Either way, Apple’s legacy file system had a pretty good run. Although Mac OS Standard (original HFS) had stopped being the default format well over a decade ago, it remained supported in read-only mode until macOS 10.15 Catalina phased it out in 2019. Now it’s clearly time for Mac OS Extended to follow its ancestor off into the sunset.

If you bought a new Mac in 2018 or later, you’re almost certainly using APFS by default. However, even though that newer format took over in 2017, folks who upgraded in-place from older versions of macOS (or OS X) may have remained on HFS+ that year, as High Sierra only forced a switch if you were using an SSD; mechanical hard drives and the “Fusion Drives” of the era were left as-is.

That changed the following year with macOS Mojave, which converted all boot drives to APFS, and by the time Catalina showed up in 2019, HFS+ boot drive support wasn’t an option.

In other words, anyone who still has a Mac with an HFS+ boot drive won’t need to worry, as those Macs won’t even run macOS 26 right now. They’d have to pretty much be stuck behind on macOS High Sierra or an even older version.

Still, HFS+ encryption remains alive and well for external drives in macOS versions up to and including Golden Gate. It’s quite clunky under the hood compared to APFS, which offers native encryption support, but it’s still supported. This means that if you have an old Mac with a FileVault-encrypted drive, you won’t be able to pull that out and plug it into a modern macOS 28 machine for data recovery.

However, the biggest risk for longtime Mac owners is the “shoebox full of drives” scenario: folks who have old cold-storage backups made to encrypted HDDs sitting in a cabinet from years ago. An encrypted drive created in 2015 and put on a shelf was almost certainly using HFS+, and macOS 28 won’t have any way of getting at the data on that should you ever need to dig up old photos or Time Machine backups from that era.

How to Prepare for macOS 28

The good news is that the problem isn’t too hard to address, especially if you’re not terribly concerned about the encryption aspect.

Apple is only deprecating encrypted support for Mac OS Extended disks. You’ll still be able to read the raw format in macOS 28 without any issues. That’s because HFS+ never natively supported encryption — that was an entirely separate “CoreStorage” layer built on top of the base format. This is what Apple is getting rid of in macOS 28.

If you have old hard drives kicking around, the next year will be a good time to plug them into your Mac and check them. In the near future, macOS 26 or macOS 27 will likely warn you as soon as an encrypted HFS+ drive is plugged in, but it’s also a good clue if it asks you for a password as soon as you connect it (don’t rely on this, though — the password may already be saved in your keychain, allowing the drive to be opened without a prompt).
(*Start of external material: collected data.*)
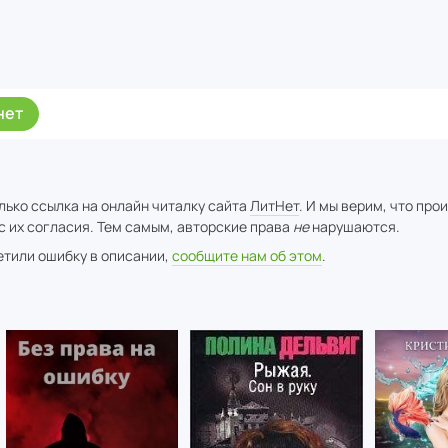
нет
лько ссылка на онлайн читалку сайта
ЛитНет
. И мы верим, что про
с их согласия. Тем самым, авторские права
не
нарушаются.
метили ошибку в описании,
сообщите нам об этом
.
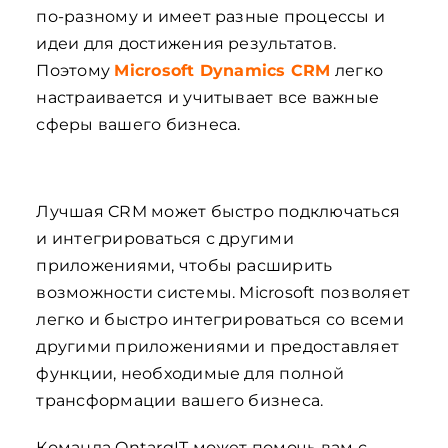
по-разному и имеет разные процессы и
идеи для достижения результатов.
Поэтому
Microsoft Dynamics CRM
легко
настраивается и учитывает все важные
сферы вашего бизнеса.
Лучшая CRM может быстро подключаться
и интегрироваться с другими
приложениями, чтобы расширить
возможности системы. Microsoft позволяет
легко и быстро интегрироваться со всеми
другими приложениями и предоставляет
функции, необходимые для полной
трансформации вашего бизнеса.
Команда OntargIT может помочь вам с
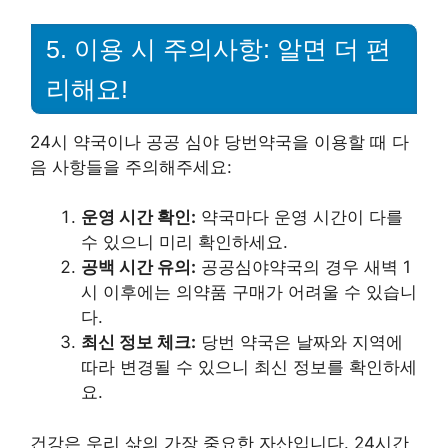
5. 이용 시 주의사항: 알면 더 편
리해요!
24시 약국이나 공공 심야 당번약국을 이용할 때 다
음 사항들을 주의해주세요:
운영 시간 확인:
약국마다 운영 시간이 다를
수 있으니 미리 확인하세요.
공백 시간 유의:
공공심야약국의 경우 새벽 1
시 이후에는 의약품 구매가 어려울 수 있습니
다.
최신 정보 체크:
당번 약국은 날짜와 지역에
따라 변경될 수 있으니 최신 정보를 확인하세
요.
건강은 우리 삶의 가장 중요한 자산입니다. 24시간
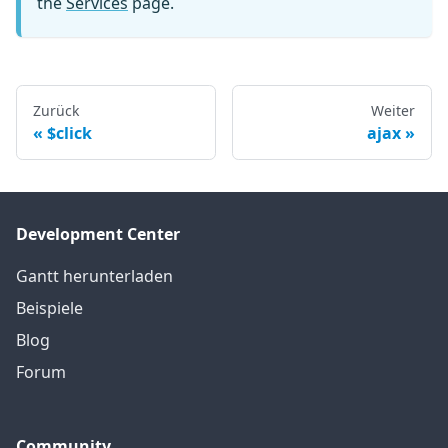
the
Services
page.
Zurück
Weiter
$click
ajax
Development Center
Gantt herunterladen
Beispiele
Blog
Forum
Community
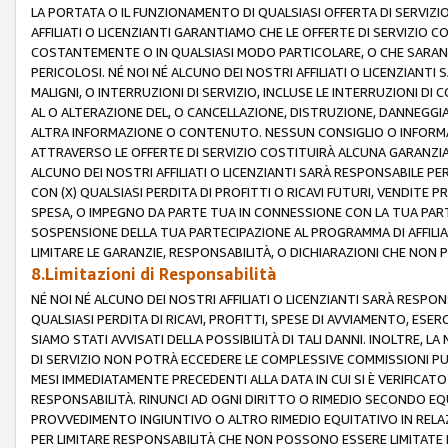
LA PORTATA O IL FUNZIONAMENTO DI QUALSIASI OFFERTA DI SERVIZIO
AFFILIATI O LICENZIANTI GARANTIAMO CHE LE OFFERTE DI SERVIZI
COSTANTEMENTE O IN QUALSIASI MODO PARTICOLARE, O CHE SARANN
PERICOLOSI. NÉ NOI NÉ ALCUNO DEI NOSTRI AFFILIATI O LICENZIANTI
MALIGNI, O INTERRUZIONI DI SERVIZIO, INCLUSE LE INTERRUZIONI D
AL O ALTERAZIONE DEL, O CANCELLAZIONE, DISTRUZIONE, DANNEGGIA
ALTRA INFORMAZIONE O CONTENUTO. NESSUN CONSIGLIO O INFORMAZ
ATTRAVERSO LE OFFERTE DI SERVIZIO COSTITUIRÀ ALCUNA GARANZI
ALCUNO DEI NOSTRI AFFILIATI O LICENZIANTI SARÀ RESPONSABILE P
CON (X) QUALSIASI PERDITA DI PROFITTI O RICAVI FUTURI, VENDITE P
SPESA, O IMPEGNO DA PARTE TUA IN CONNESSIONE CON LA TUA PARTE
SOSPENSIONE DELLA TUA PARTECIPAZIONE AL PROGRAMMA DI AFFILIA
LIMITARE LE GARANZIE, RESPONSABILITÀ, O DICHIARAZIONI CHE NON 
8.Limitazioni di Responsabilità
NÉ NOI NÉ ALCUNO DEI NOSTRI AFFILIATI O LICENZIANTI SARÀ RESPONS
QUALSIASI PERDITA DI RICAVI, PROFITTI, SPESE DI AVVIAMENTO, ESE
SIAMO STATI AVVISATI DELLA POSSIBILITÀ DI TALI DANNI. INOLTRE,
DI SERVIZIO NON POTRÀ ECCEDERE LE COMPLESSIVE COMMISSIONI PU
MESI IMMEDIATAMENTE PRECEDENTI ALLA DATA IN CUI SI È VERIFICAT
RESPONSABILITÀ. RINUNCI AD OGNI DIRITTO O RIMEDIO SECONDO EQUI
PROVVEDIMENTO INGIUNTIVO O ALTRO RIMEDIO EQUITATIVO IN RELA
PER LIMITARE RESPONSABILITÀ CHE NON POSSONO ESSERE LIMITATE I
Decrypting the drive is the most straightforward process, and Apple’s support article provides instructions on how to do this. Of course, that means your data won’t be protected, but you’ll have to decide how crucial that is — personal financial data and personal journals are easily things you may not want to leave lying around, but your grandmother’s banana nut loaf recipe probably isn’t the big family secret your mother claims it is.

The good news is that you don’t have to leave it decrypted for long. Once the decryption process is finished, you can convert it to APFS — Apple’s newest format that fully supports encryption — and then re-encrypt it using the tools built into macOS.

You can also just erase and reformat the volume using APFS, but this will destroy everything on the drive, so it should only be used if you have a backup or you’ve inventoried the drive and decide you don’t need it anymore. If the drive is particularly old, you may want to consider migrating everything to a new APFS drive, but that’s a tougher call given the ridiculously high costs of storage these days.

Either way, the end of HFS+ encryption support is well over a year away at this point — and that’s assuming you really need to upgrade to macOS 28 the day it’s released.